- Trecho exibido -
-*-

No momento em que escrevo essa coluna, são quase três mil mortos desde que, na sexta (07), o grupo terrorista Hamas lançou, contra Israel, um ataque sem precedentes. “Desde o Holocausto nunca foram mortos tantos judeus num único dia”, afirmou em entrevista o presidente Isaac Herzog.
Apesar disso, sem surpresa, o número de vítimas do lado palestino já é maior que entre os israelenses. Uma assimetria que aumentará nos próximos dias, à medida que as forças militares de Israel, superiores em número, poderio bélico e aliados poderosos, seguem avançando sobre o território palestino.
Prenúncio de mais uma tragédia humanitária, na última sexta (13), o governo israelense comunicou à ONU que pretende invadir o Norte de Gaza, e deu aos mais de 1 milhão de palestinas e palestinos que ali vivem 24 horas para deixarem a região em direção ao Sul.
Após uma semana não há nada de novo a se falar a respeito. Mas sou beckettiano. As palavras a seguir, portanto, as falo sem o compromisso de dizer absolutamente nada de original, mas pela necessidade, ética, de não emudecer nem consentir diante do horror.
A permanência da “questão palestina”
Em 1992, no prefácio que escreveu à reedição de seu “A questão da Palestina”, o crítico e ativista palestino-estadunidense Edward Said, observou que entre aquele ano e 1977, quando iniciou a escrita do livro, seguiram-se inúmeros acontecimentos, dentro e fora do Oriente Médio – a invasão do Líbano por Israel, a Guerra do Golfo, a dissolução da União Soviética e a libertação de Mandela – que mudaram radicalmente o mundo. “No entanto, afirma, causando estranheza e infortúnio, a questão palestina persiste – sem solução, aparentemente irreconciliável, indomável”.

-*-

- Pedido escrito 1 -
Passe todas as linhas dos registros das folhas de plantas prensadas para uma lista numerada, sem as linhas em branco. Deixe as imagens de fora da resposta.
O texto e os registros são materiais independentes, sem ligação entre si.

- Dados fornecidos -
-*-

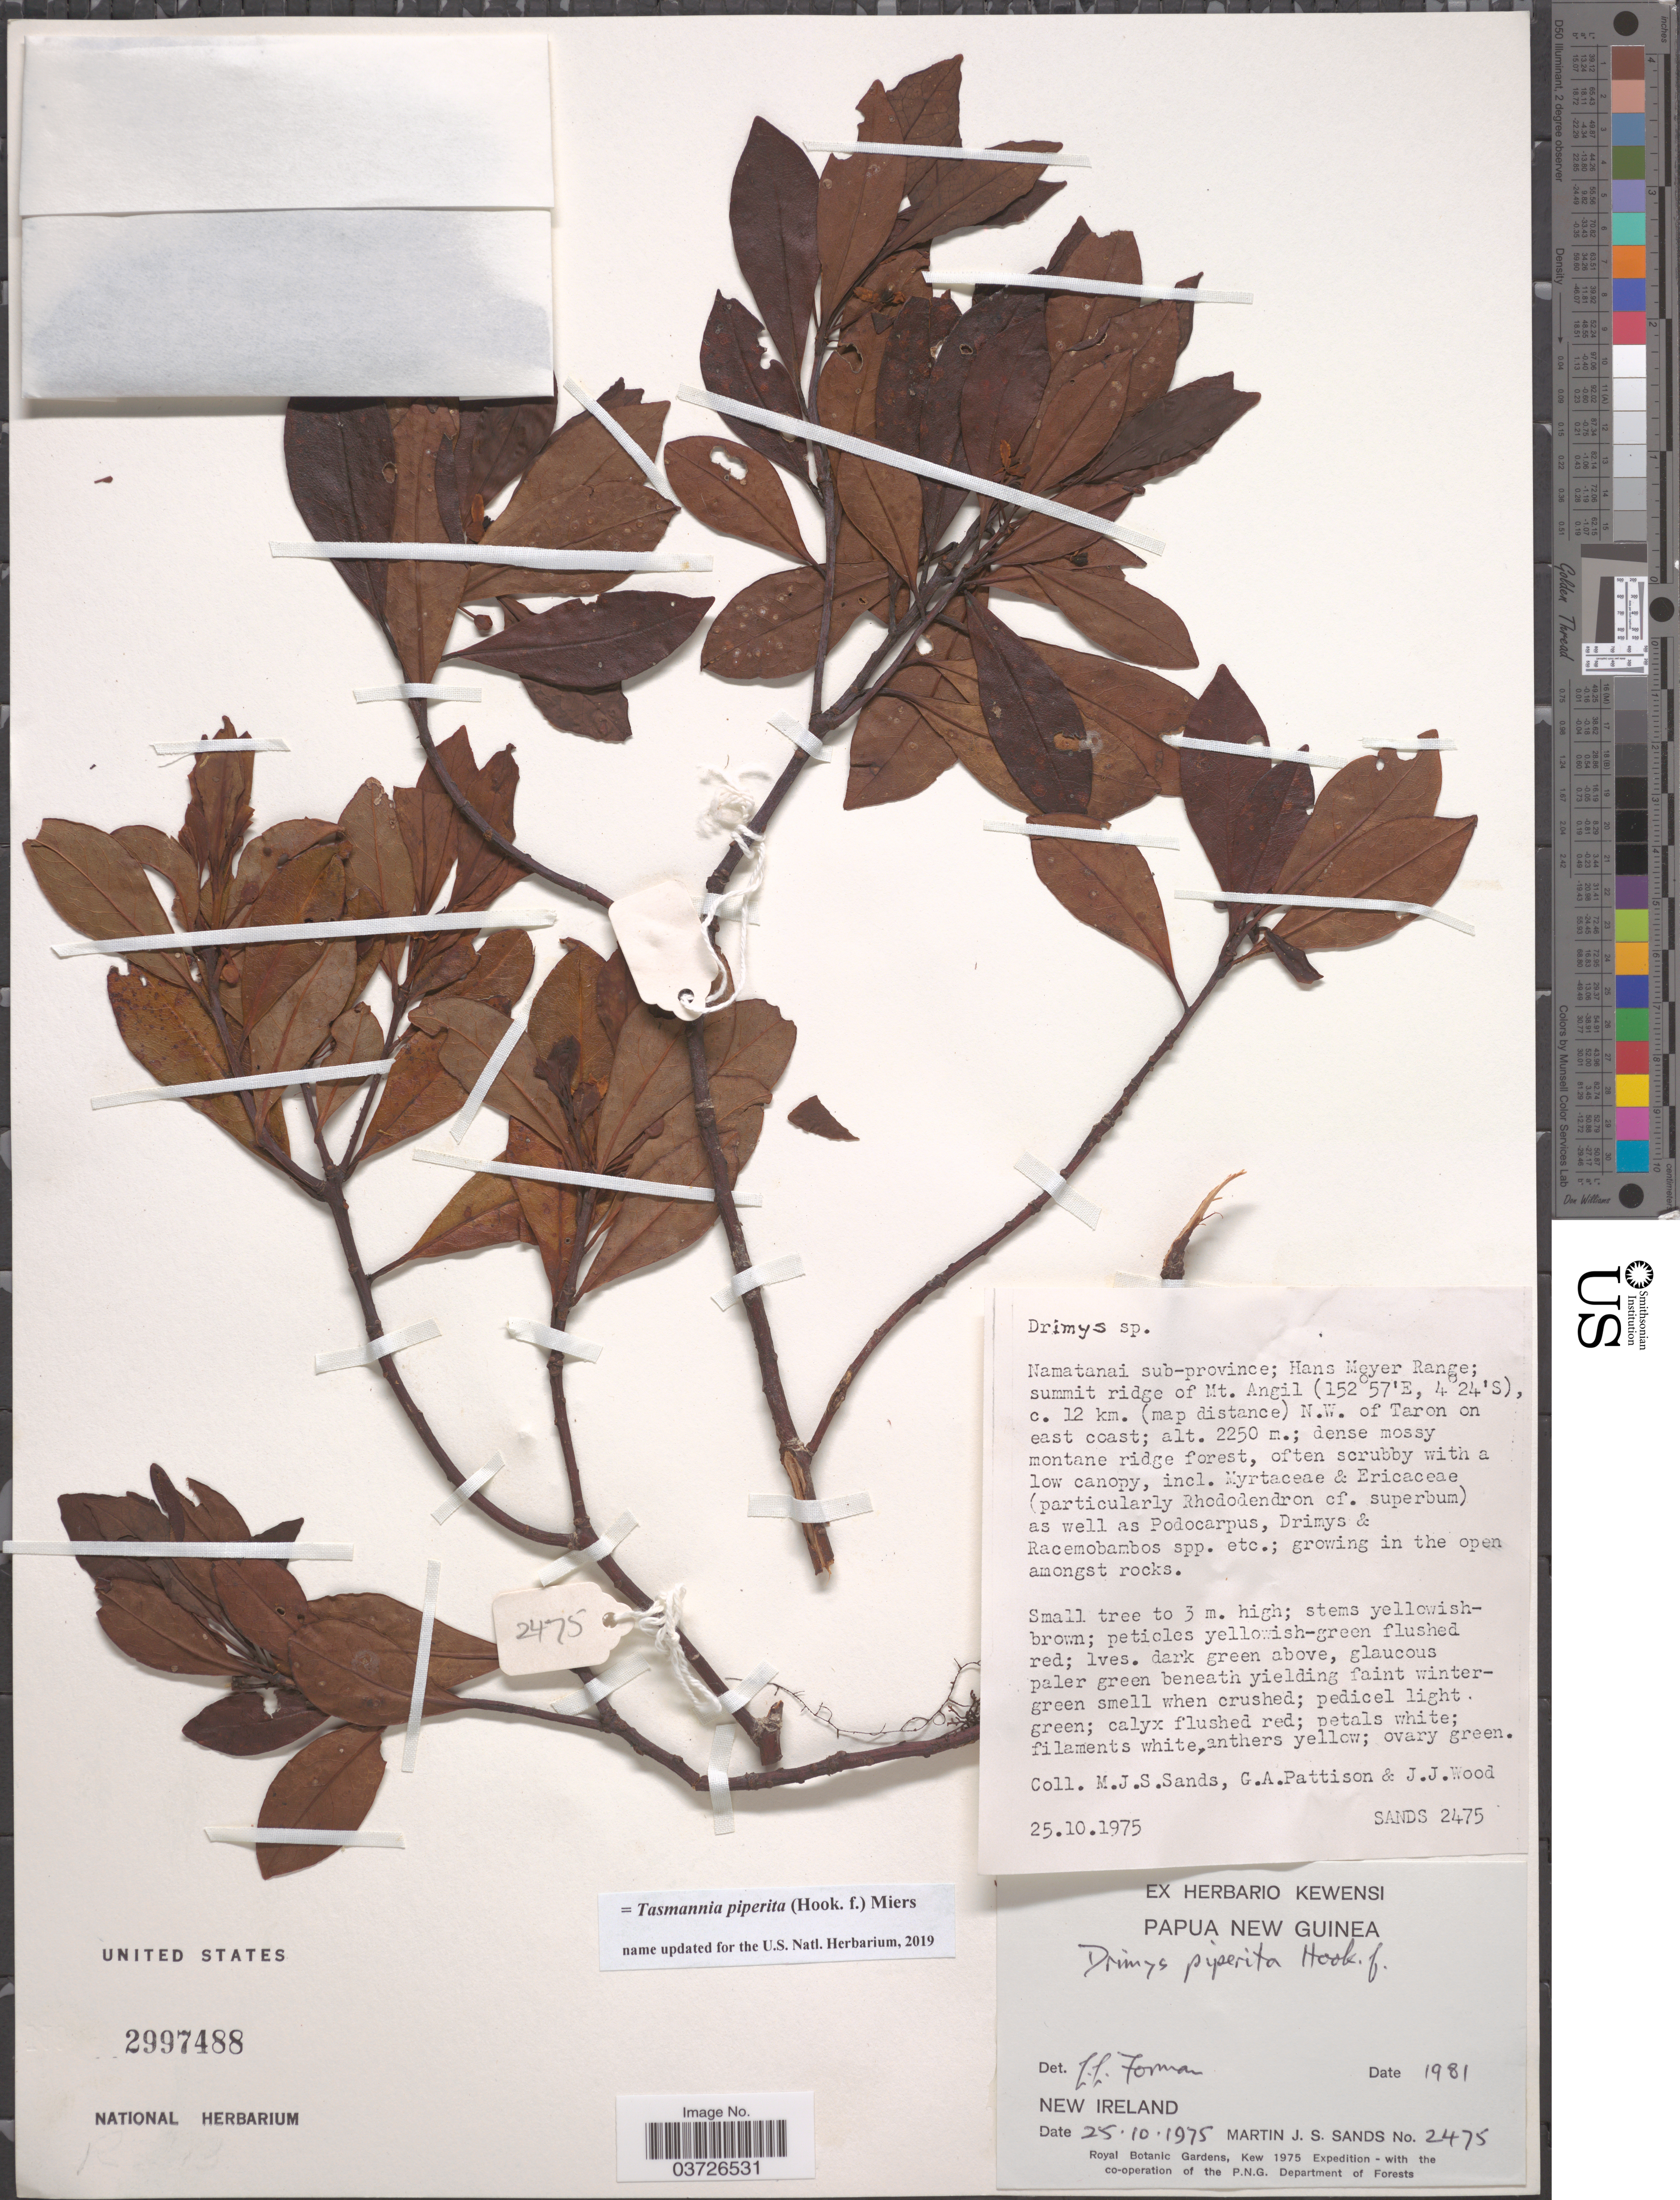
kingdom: Plantae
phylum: Tracheophyta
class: Magnoliopsida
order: Canellales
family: Winteraceae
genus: Tasmannia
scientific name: Tasmannia piperita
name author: (Hook. f.) Miers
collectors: M. Sands, G. Pattison & J. Wood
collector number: SANDS2475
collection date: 1975-10-25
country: Papua New Guinea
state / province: New Ireland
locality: Namatanai sub-province; Hans Meyer Range; summit ridge of Mt. Angil, c. 12 km. (map distance) N.W. of Taron on east coast.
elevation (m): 2250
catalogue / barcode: US 2997488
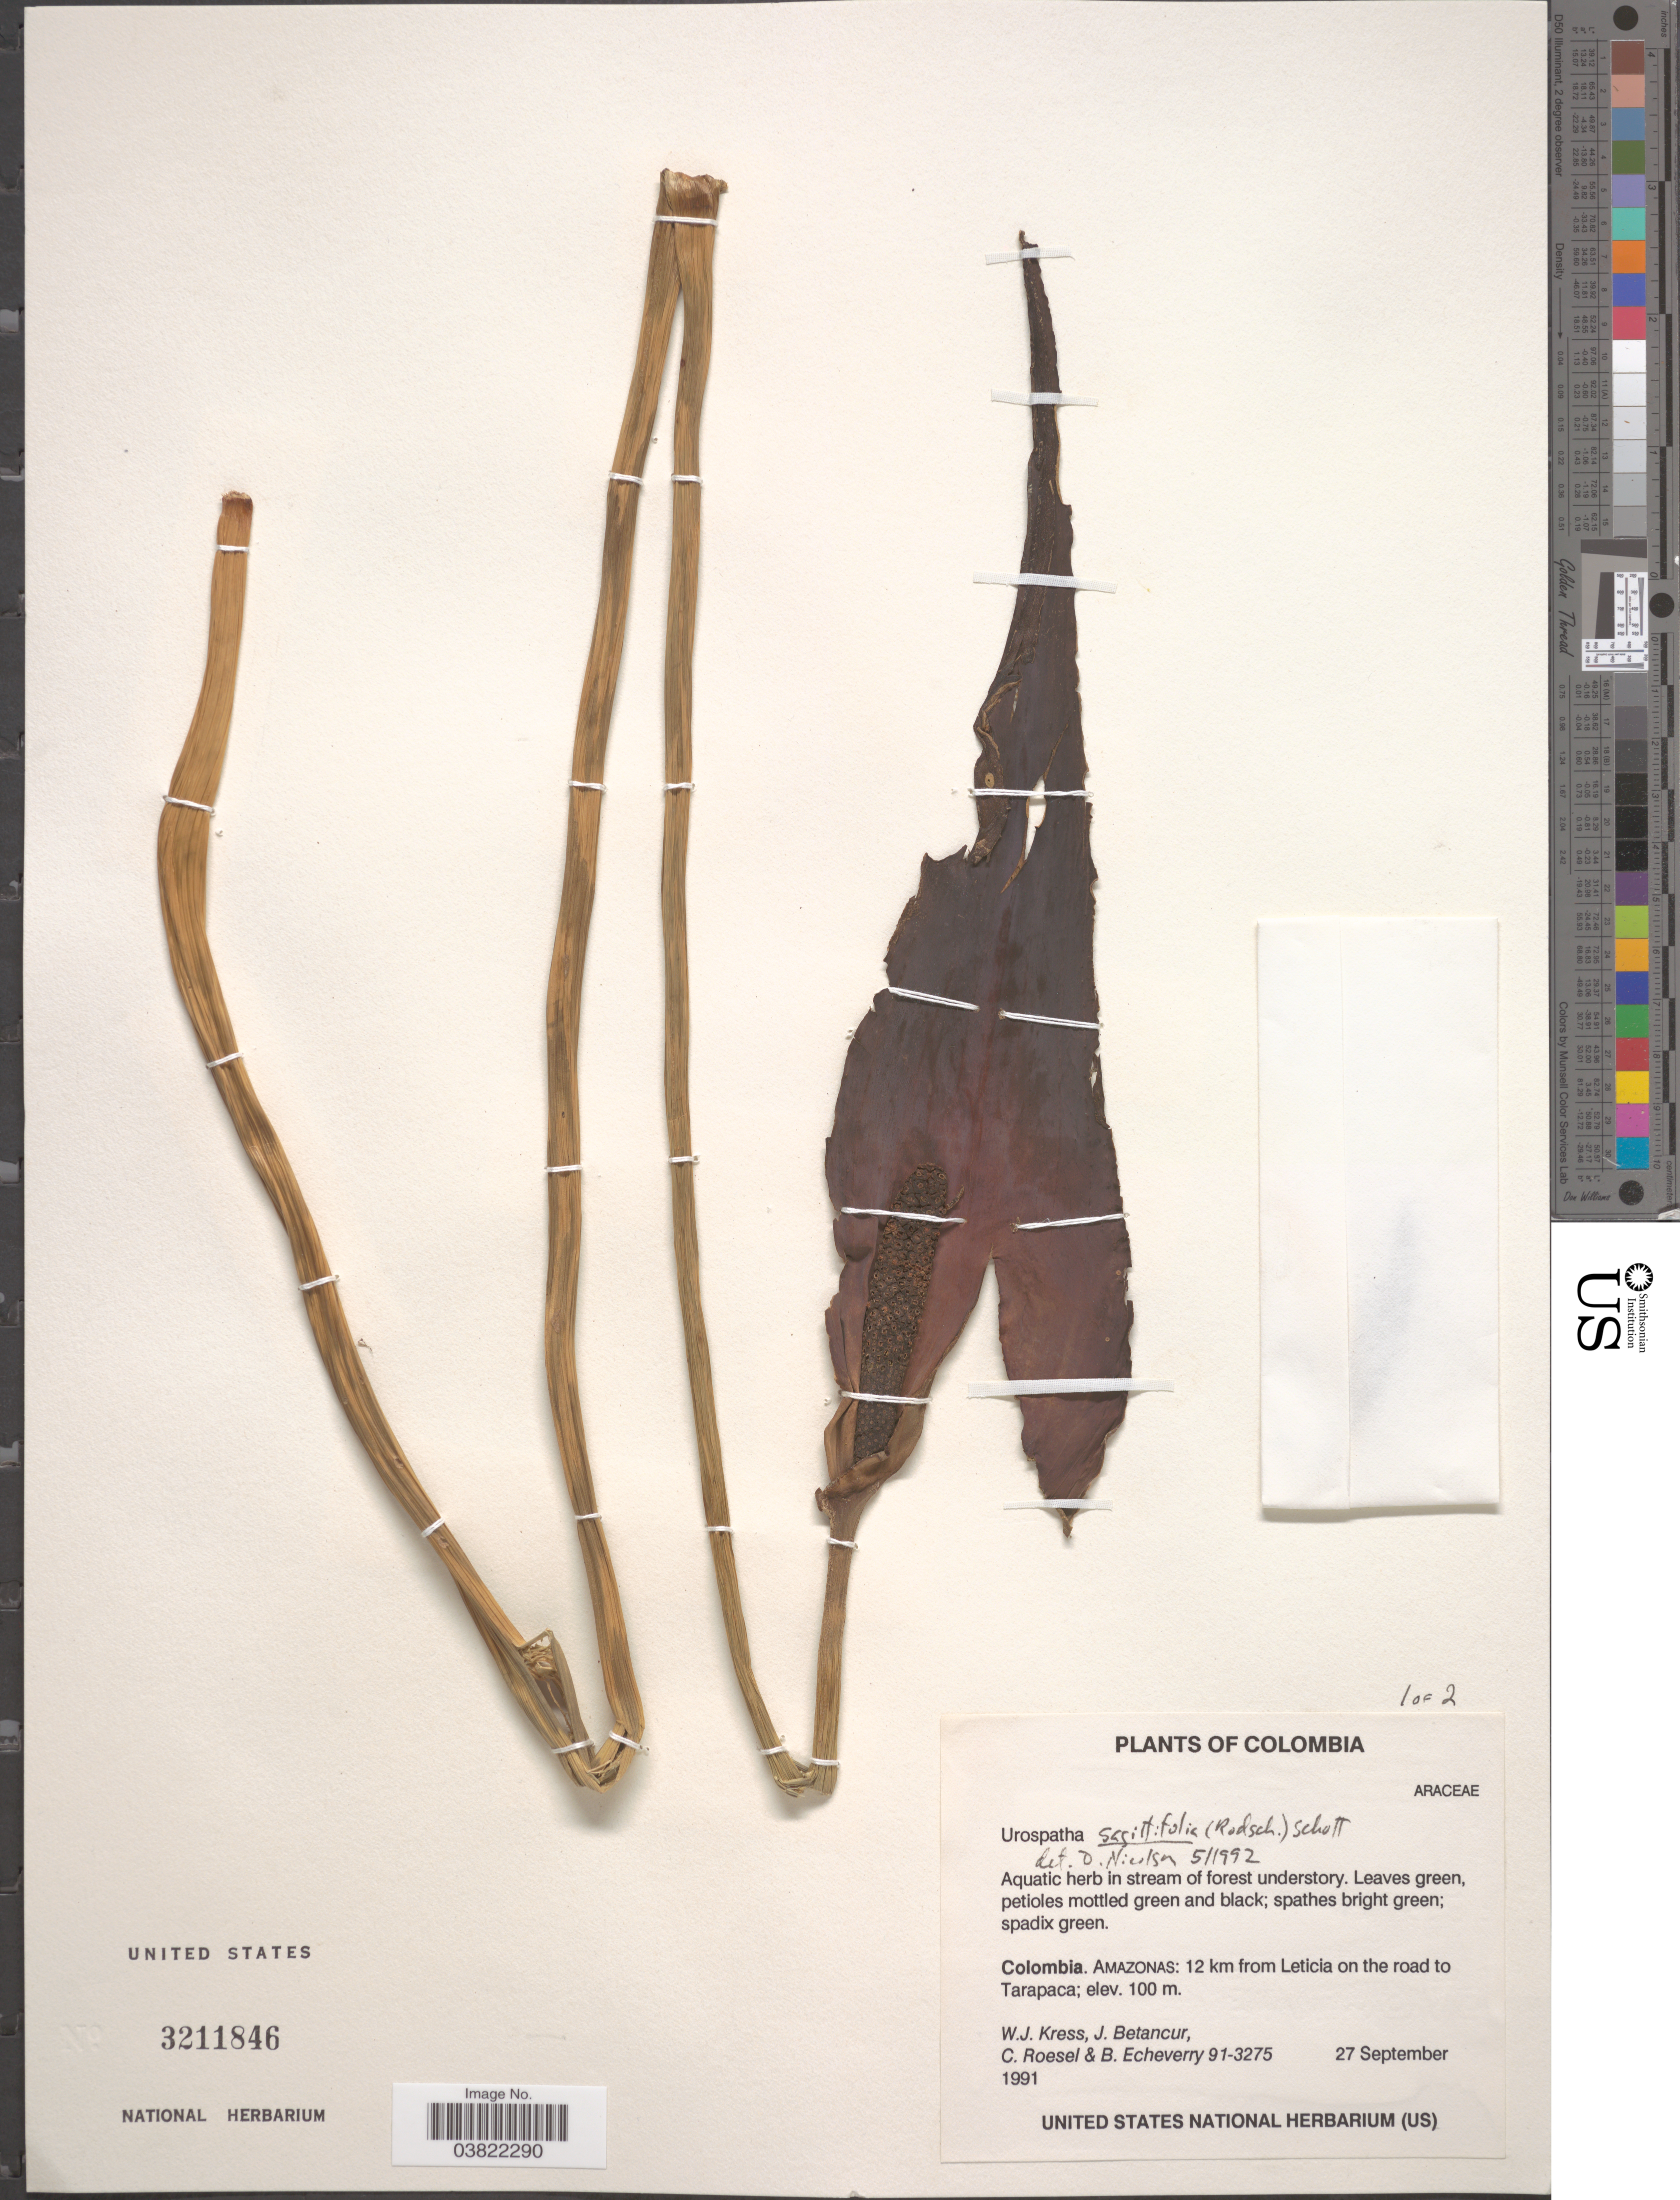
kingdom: Plantae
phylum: Tracheophyta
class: Liliopsida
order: Alismatales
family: Araceae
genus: Urospatha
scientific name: Urospatha sagittifolia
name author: (Rudge) Schott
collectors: W. J. Kress, J. Betancur, C. S. Roesel & B. Echeverry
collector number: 91-3275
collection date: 1991-09-27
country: Colombia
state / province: Amazônas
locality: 12 km from Leticia on the road to Tarapaca.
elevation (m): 100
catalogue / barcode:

-*-

- Pedido escrito 2 -
Reescreva a parte do texto sobre o ataque do Hamas a Israel entre "Prenúncio de mais" e "direção ao Sul.", inclusive, substituindo "ONU" por "Organização das Nações Unidas".

- Resultado correto 1 -
1. kingdom: Plantae
2. phylum: Tracheophyta
3. class: Magnoliopsida
4. order: Canellales
5. family: Winteraceae
6. genus: Tasmannia
7. scientific name: Tasmannia piperita
8. name author: (Hook. f.) Miers
9. collectors: M. Sands, G. Pattison & J. Wood
10. collector number: SANDS2475
11. collection date: 1975-10-25
12. country: Papua New Guinea
13. state / province: New Ireland
14. locality: Namatanai sub-province; Hans Meyer Range; summit ridge of Mt. Angil, c. 12 km. (map distance) N.W. of Taron on east coast.
15. elevation (m): 2250
16. catalogue / barcode: US 2997488
17. kingdom: Plantae
18. phylum: Tracheophyta
19. class: Liliopsida
20. order: Alismatales
21. family: Araceae
22. genus: Urospatha
23. scientific name: Urospatha sagittifolia
24. name author: (Rudge) Schott
25. collectors: W. J. Kress, J. Betancur, C. S. Roesel & B. Echeverry
26. collector number: 91-3275
27. collection date: 1991-09-27
28. country: Colombia
29. state / province: Amazônas
30. locality: 12 km from Leticia on the road to Tarapaca.
31. elevation (m): 100
32. catalogue / barcode:

- Resultado correto 2 -
Prenúncio de mais uma tragédia humanitária, na última sexta (13), o governo israelense comunicou à Organização das Nações Unidas que pretende invadir o Norte de Gaza, e deu aos mais de 1 milhão de palestinas e palestinos que ali vivem 24 horas para deixarem a região em direção ao Sul.